Key to a green thumb is keeping it simple
So you think gardening takes a ton of time and money? Think again. If you have a day, you can grow a sprout. In a week, you can grow a micro-green. In a month, you can grow a radish.
And at this time of year, in this climate, the growing all happens indoors – no special lab or greenhouse required.
The good news is gardening is not as intense as waitressing or nursing. There is no mid-day rush or late-night call button. The right mindset to be a gardener is to keep it simple. Put the seed and soil together, add a bit of water and the magic begins all on its own.
I seeded a flat of basil last week because I was craving fresh flavour in my salads. A “flat” is a plastic tray that can be used again and again as long as it is washed between uses. It is a standard non-metric size of 11 inches by 21 inches with drainage holes.
If you gardened last summer, you probably have leftover seeds lying around to use. I spread two centimetres of soil into the flat, sprinkle and then cover seeds with a bit more soil, and then water with warm tap water. No small pots required.
I then place a heat mat under the flat because roots grow faster if the soil is warm.

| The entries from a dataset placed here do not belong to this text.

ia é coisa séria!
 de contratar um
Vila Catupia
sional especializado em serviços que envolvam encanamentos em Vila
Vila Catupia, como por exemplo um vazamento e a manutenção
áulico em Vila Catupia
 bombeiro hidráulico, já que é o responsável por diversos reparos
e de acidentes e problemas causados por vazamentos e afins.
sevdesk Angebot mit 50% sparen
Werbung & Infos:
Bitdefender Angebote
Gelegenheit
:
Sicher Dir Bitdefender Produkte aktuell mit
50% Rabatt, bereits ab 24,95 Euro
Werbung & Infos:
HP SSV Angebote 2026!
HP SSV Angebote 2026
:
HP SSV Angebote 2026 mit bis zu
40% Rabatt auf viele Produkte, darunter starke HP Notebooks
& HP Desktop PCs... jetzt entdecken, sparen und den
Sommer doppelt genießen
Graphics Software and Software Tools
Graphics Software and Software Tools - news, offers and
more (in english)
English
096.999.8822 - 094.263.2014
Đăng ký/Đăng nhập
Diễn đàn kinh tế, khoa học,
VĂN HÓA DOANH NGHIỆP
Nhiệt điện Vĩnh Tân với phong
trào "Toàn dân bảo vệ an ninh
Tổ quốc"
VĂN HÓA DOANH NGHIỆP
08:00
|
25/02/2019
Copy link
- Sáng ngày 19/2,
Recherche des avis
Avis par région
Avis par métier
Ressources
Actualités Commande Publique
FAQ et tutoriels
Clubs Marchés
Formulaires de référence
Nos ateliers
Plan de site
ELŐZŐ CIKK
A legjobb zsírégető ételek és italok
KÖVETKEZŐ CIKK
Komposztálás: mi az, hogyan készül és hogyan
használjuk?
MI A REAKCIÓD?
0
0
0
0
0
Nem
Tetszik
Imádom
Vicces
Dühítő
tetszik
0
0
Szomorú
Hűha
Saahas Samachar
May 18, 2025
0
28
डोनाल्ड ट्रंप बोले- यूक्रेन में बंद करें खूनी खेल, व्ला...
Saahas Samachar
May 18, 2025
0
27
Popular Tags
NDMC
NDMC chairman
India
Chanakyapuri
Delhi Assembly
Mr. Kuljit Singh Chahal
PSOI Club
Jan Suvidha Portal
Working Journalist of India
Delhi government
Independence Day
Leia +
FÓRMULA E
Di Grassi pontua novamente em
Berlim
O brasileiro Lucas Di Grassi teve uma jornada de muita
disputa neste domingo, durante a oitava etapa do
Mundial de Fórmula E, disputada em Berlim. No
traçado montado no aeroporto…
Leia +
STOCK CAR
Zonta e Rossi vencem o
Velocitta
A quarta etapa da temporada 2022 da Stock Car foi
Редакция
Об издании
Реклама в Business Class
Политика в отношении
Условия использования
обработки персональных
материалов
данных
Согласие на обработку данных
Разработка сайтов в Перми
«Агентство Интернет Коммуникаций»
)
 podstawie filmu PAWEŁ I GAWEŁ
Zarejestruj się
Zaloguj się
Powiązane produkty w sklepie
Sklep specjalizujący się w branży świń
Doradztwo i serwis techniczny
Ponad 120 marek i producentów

If you prefer not to buy a heat mat, put your flat on a heated floor in the bathroom or above a refrigerator where the running motor keeps it warm. Newly seeded plants don’t need light until they sprout. All they need is heat.
With warm moist soil, I’ve seen seeds sprout in 24 hours. The soil is easily bought at a local hardware store or garden centre. Avoid buying compost or soils with built-in fertilizers. Buy a brand like pro-mix or sunshine mix. Soil is not food, or at least not in the way animals use food because plants make their own food from light.

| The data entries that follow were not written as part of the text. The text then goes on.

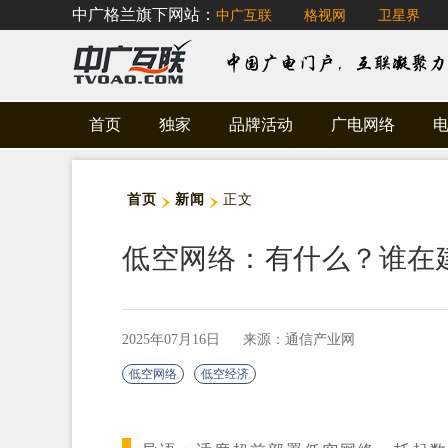
中广格兰旗下网站：
中广互联
格视网
卫星界
首页
独家
品牌活动
广电网络
首页
新闻
正文
低空网络：有什么？谁在
2025年07月16日
来源：通信产业网
低空网络
低空经济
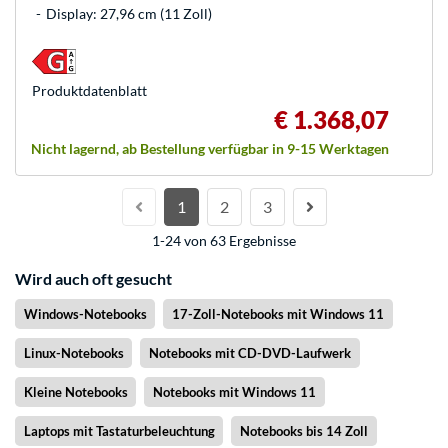
Display: 27,96 cm (11 Zoll)
Produkt­datenblatt
€ 1.368,07
Nicht lagernd, ab Bestellung verfügbar in 9-15 Werktagen
1
2
3
1-24 von 63 Ergebnisse
Wird auch oft gesucht
Windows-Notebooks
17-Zoll-Notebooks mit Windows 11
Linux-Notebooks
Notebooks mit CD-DVD-Laufwerk
Kleine Notebooks
Notebooks mit Windows 11
Laptops mit Tastaturbeleuchtung
Notebooks bis 14 Zoll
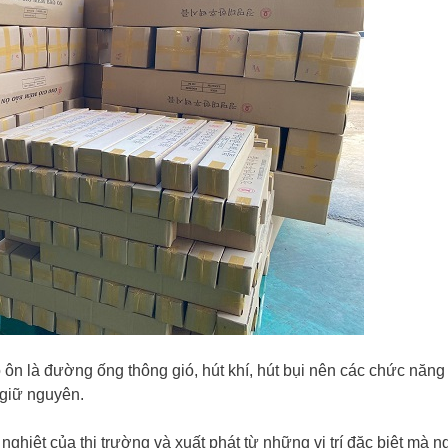
ôn là đường ống thông gió, hút khí, hút bụi nên các chức năn
giữ nguyên.
hiệt của thị trường và xuất phát từ những vị trí đặc biệt mà 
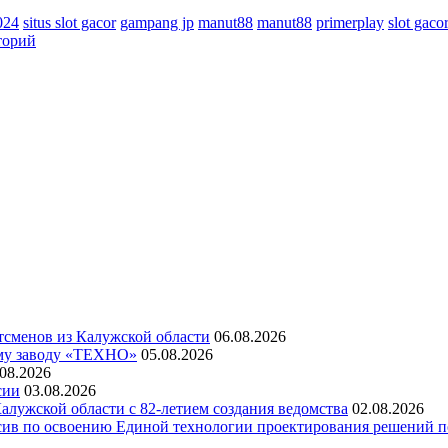
024
situs slot gacor
gampang jp
manut88
manut88
primerplay
slot gacor
торий
сменов из Калужской области
06.08.2026
ому заводу «ТЕХНО»
05.08.2026
.08.2026
сии
03.08.2026
лужской области с 82-летием создания ведомства
02.08.2026
сив по освоению Единой технологии проектирования решений 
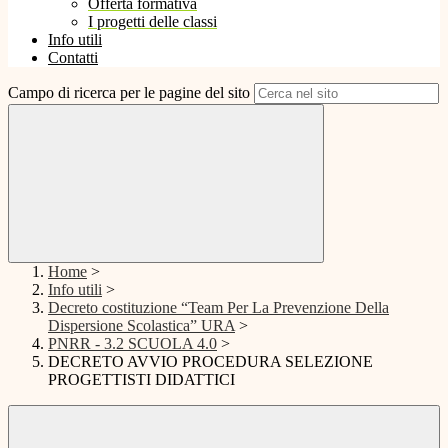
Offerta formativa
I progetti delle classi
Info utili
Contatti
Campo di ricerca per le pagine del sito
Home
>
Info utili
>
Decreto costituzione “Team Per La Prevenzione Della
Dispersione Scolastica” URA
>
PNRR - 3.2 SCUOLA 4.0
>
DECRETO AVVIO PROCEDURA SELEZIONE
PROGETTISTI DIDATTICI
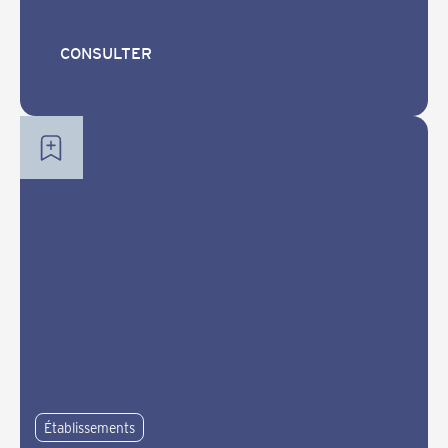
CONSULTER
CONSULTER
Établissements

Once seedlings sprout, they need light. I secured my single blue and red-emitting LED light 15 centimeters above the seeds for best effect, using electrical ties my husband found in his shop to keep the lights in position. I plan to shorten the ties and raise my lights as the plants grow so the green bits are always the same distance from the plants.
Once there is a second set of leaves, I’ll add minerals or complete fertilizer to build flavour and strength. Commercial growers of micro-greens don’t add anything because they sell or eat the plants after a week of growth. At home, I harvest for four to six weeks or until the plants get too thick and woody.
Lights, seeds, action: growing something in a day or a week or a month is one way to boost your mood and change your mindset during these dull days of January. These are not plants to plant outdoors later. These are salad toppers, flavour-boosters and mindset movers.